DIE ZEIT: Herr Matschie, am Dienstag hat das Thüringer Kabinett über die Vita des Regierungssprechers Karl-Eckhard Hahn gestritten. Es ging um die Frage, ob die Deutsche Gildenschaft, der Hahn seit vielen Jahren angehört, auf dem Boden des Grundgesetzes steht.

Christoph Matschie: Das war schon bemerkenswert. Der Innenminister hatte die Verfassungsschutzämter aller Bundesländer um eine Einschätzung über die Gildenschaft gebeten. Nur zwei Bundesländer, Hessen und Niedersachsen, haben sich inhaltlich geäußert. Niedersachsen sehr kritisch mit der Aussage, dass die Gildenschaft zum Umfeld der Neuen Rechten gehöre. Und trotzdem hat Christine Lieberknecht die Debatte kurzerhand für beendet erklärt.
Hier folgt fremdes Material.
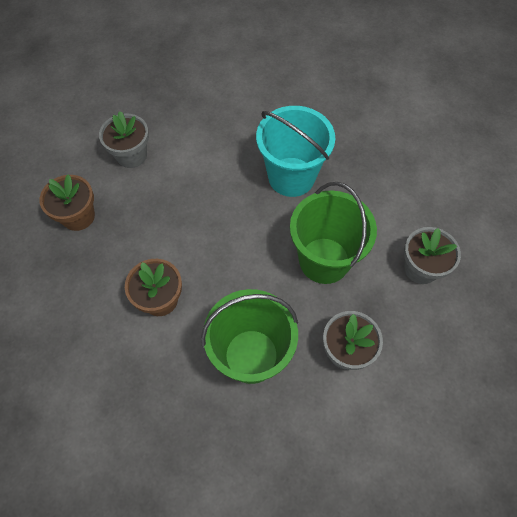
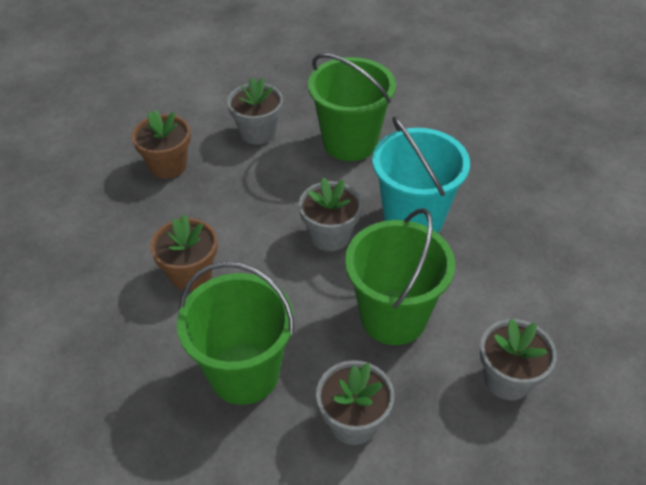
camera: 30 degrees right, 15 degrees down
none -> grey flower pot [299,178,362,251]
none -> green bucket [308,53,396,161]

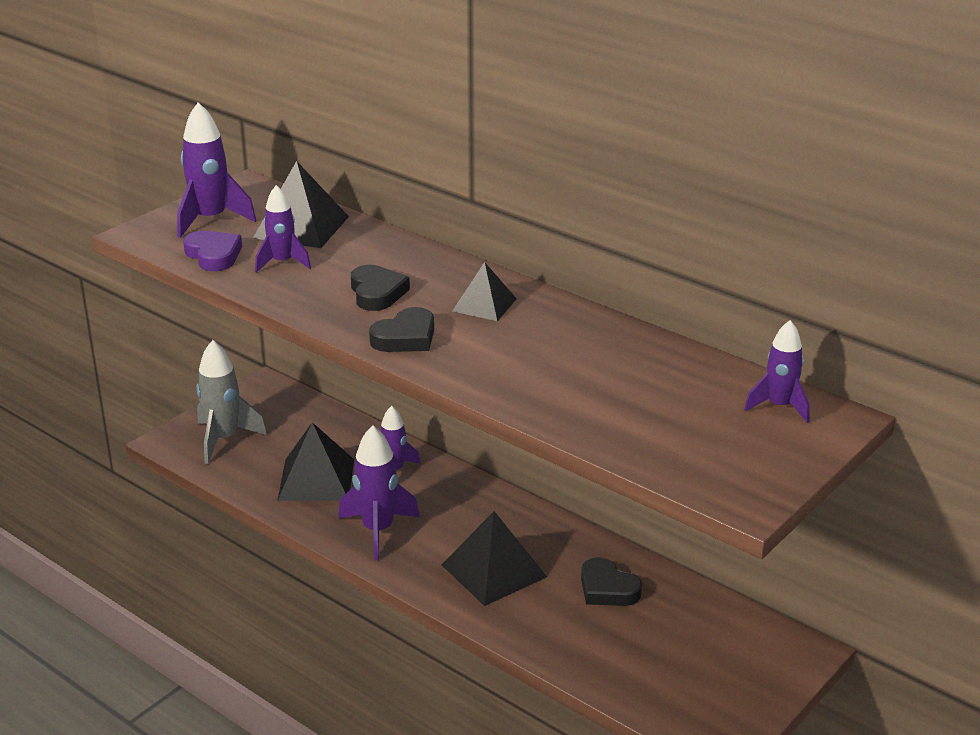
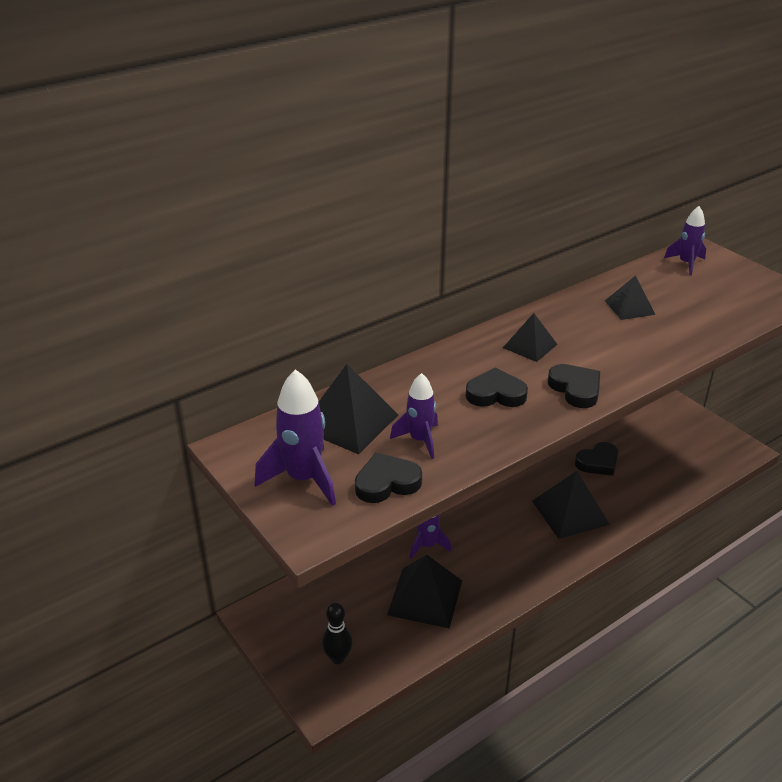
camera: 75 degrees left, 5 degrees up
purple heart [183,231,242,271] -> black heart [355,453,422,503]
grey rocket [196,340,267,464] -> black bowling pin [322,603,353,664]
purple rocket [338,426,420,560] -> none
none -> black pyramid [605,275,656,320]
Das finde ich beachtlich.

ZEIT: Warum?

Matschie: Ich hatte einen renommierten Wissenschaftler, den Berliner Historiker Wolfgang Benz, um eine Untersuchung der Gilde gebeten. Eine erste Einschätzung daraus liegt vor.

ZEIT: Dieses Papier konnte auch Lieberknecht vor der Kabinettssitzung einsehen. Was steht denn darin?
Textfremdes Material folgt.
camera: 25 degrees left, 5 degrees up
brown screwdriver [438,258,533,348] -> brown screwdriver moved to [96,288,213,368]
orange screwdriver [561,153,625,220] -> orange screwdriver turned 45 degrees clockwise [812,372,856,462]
Matschie: Professor Benz hat eine überaus kritische Einschätzung abgegeben. Für Benz steht außer Zweifel, dass die Ideologie der Gildenschaft antidemokratische Elemente enthält, dass völkische und rassistische Ziele verfolgt werden. Und das hält er für unvereinbar mit der Arbeit eines Regierungssprechers. Das muss man sehr ernst nehmen.
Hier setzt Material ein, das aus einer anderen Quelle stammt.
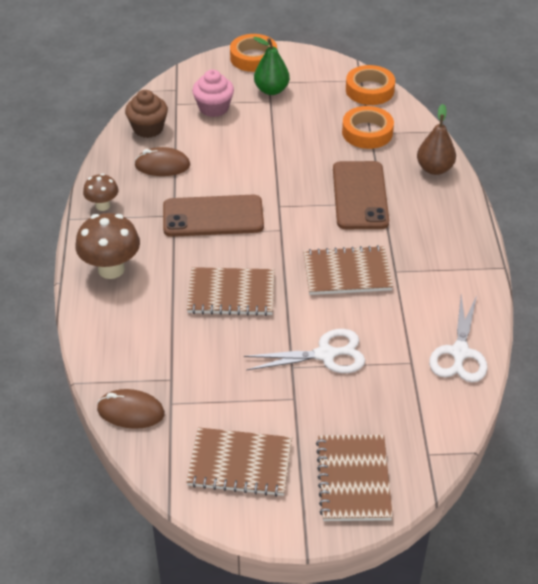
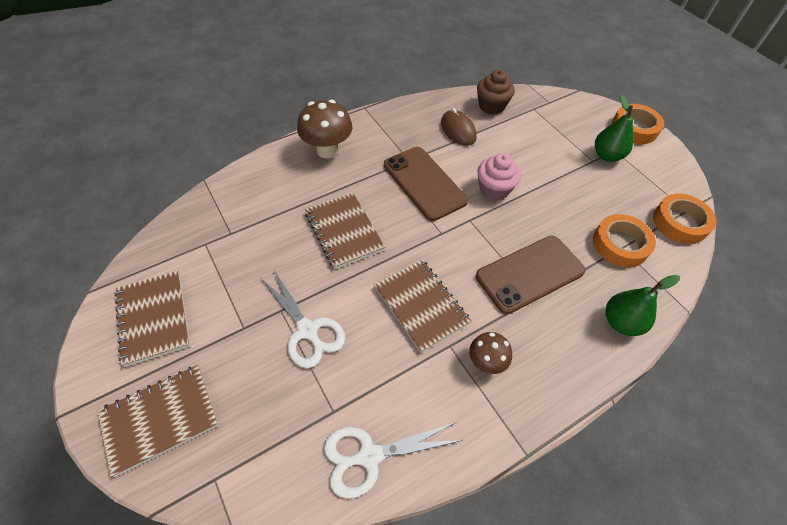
camera: 60 degrees right, 10 degrees up
brown mushroom [83,173,119,211] -> brown mushroom moved to [469,332,512,374]
brown mouse [97,389,165,429] -> none
pink cupcake [192,70,234,117] -> pink cupcake moved to [477,153,521,201]
brown pear [417,104,456,175] -> green pear [606,275,680,336]

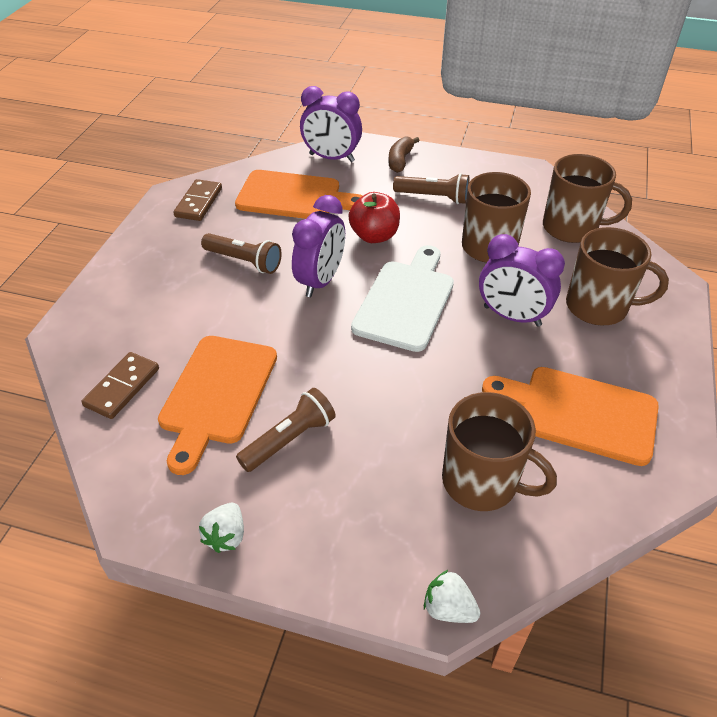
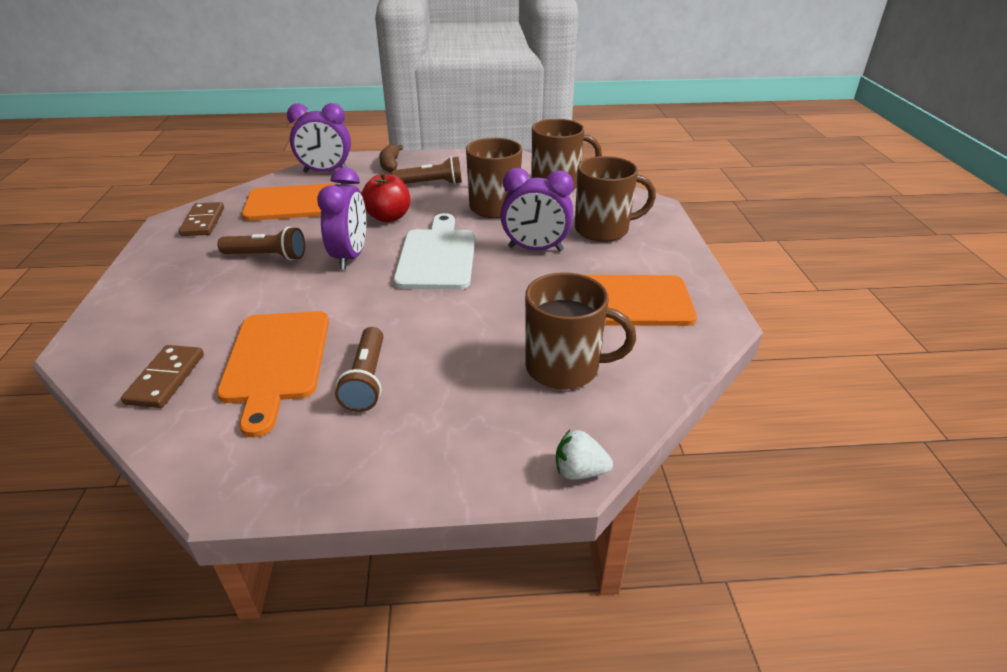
camera: 20 degrees left, 10 degrees down
white strawberry [199,503,244,553] -> none
brown flashlight [236,388,336,472] -> brown flashlight turned 150 degrees clockwise [335,327,383,412]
ZEIT: Was sagt Frau Lieberknecht dazu?

Matschie: Sie sagt: Der Verfassungsschutz beobachtet die Gildenschaft nicht, alles andere sei eine Debatte von Politikwissenschaftlern. Mich wundert das! Wir müssen in Thüringen in Fragen des Rechtsextremismus doch besonders sensibel sein, gerade vor dem Hintergrund des NSU-Schocks.

ZEIT: Lieberknecht teilte sogar per Pressemitteilung mit: "Kabinett hat Debatte über die Deutsche Gildenschaft abgeschlossen." Das dürften Sie anders sehen.

Matschie: Bei solchen Fragen kann es doch keine Basta-Politik geben. Das ist kein sinnvoller Umgang mit diesem Thema. Deshalb ist die Debatte eben nicht beendet. Wir müssen inhaltlich diskutieren.

ZEIT: Was sollte denn Ihrer Ansicht nach jetzt passieren?

Matschie: Ich erwarte, dass Frau Lieberknecht gemeinsam mit Herrn Hahn diese Fragen klärt. Nur weil die Gildenschaft nicht vom Verfassungsschutz beobachtet wird, ist der Regierungssprecher nicht außerhalb jedes Zweifels. Die Anforderungen an einen Regierungssprecher sind höher als die schlichte Tatsache, dass die Organisation, der er angehört, nicht Beobachtungsgegenstand des Verfassungsschutzes ist.